【上昇気流】働くことの意識


厚生労働省は2018年春に大学を卒業し、就職後3年以内に仕事を辞めた人の割合(離職率)が前年度比1・6ポイント減の31・2%だったと発表した。新型コロナウイルス感染拡大による先行き不透明感を背景にした転職控えなどで減少したようだが、毎年3割以上と高い離職率が常態化しているのは日本社会にとって心配の種だ。

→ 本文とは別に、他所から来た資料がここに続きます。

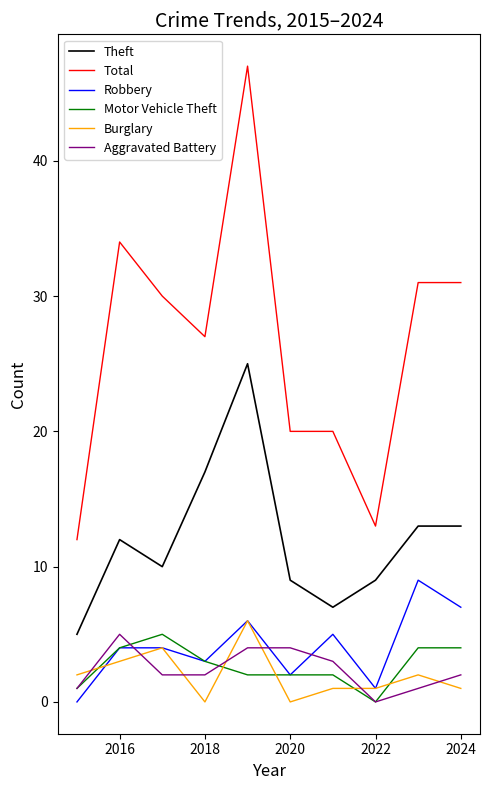

True or false: Theft and Total intersect in this chart.

False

離職は、選んだ職種が入社後の職務満足につながっていないこと、辛抱する力が弱くなっていることなどが理由に挙げられるが、詳細な分析資料は今のところ見当たらない。

日本生産性本部(東京・千代田区)が1969年度から実施している新入社員対象の「働くことの意識」調査によると、70年代には働く目的として「自分の能力を試す」が4割近くあったが、その後は低下し、2019年度には10・5%になった。「好んで苦労することはない」(37・3%)も同年度に過去最高だ。

一方、人材をじっくり育てようとしない企業側の問題も大きい。事業戦略のターゲットに合わせて学生を絞り込む“新卒即戦力人材”とも言える採用にシフトする企業が増加。その結果、社内で改めて人材を確実に育てていこうとする空気が薄くなっているとみる専門家が少なくない。

職場にさっさと見切りをつける若者も問題だが、人を大切に育てない企業に未来はない。終身雇用ありきは今日の企業のあり方に必ずしもそぐわないが、「育て方改革」に力点を置くことが必要だ。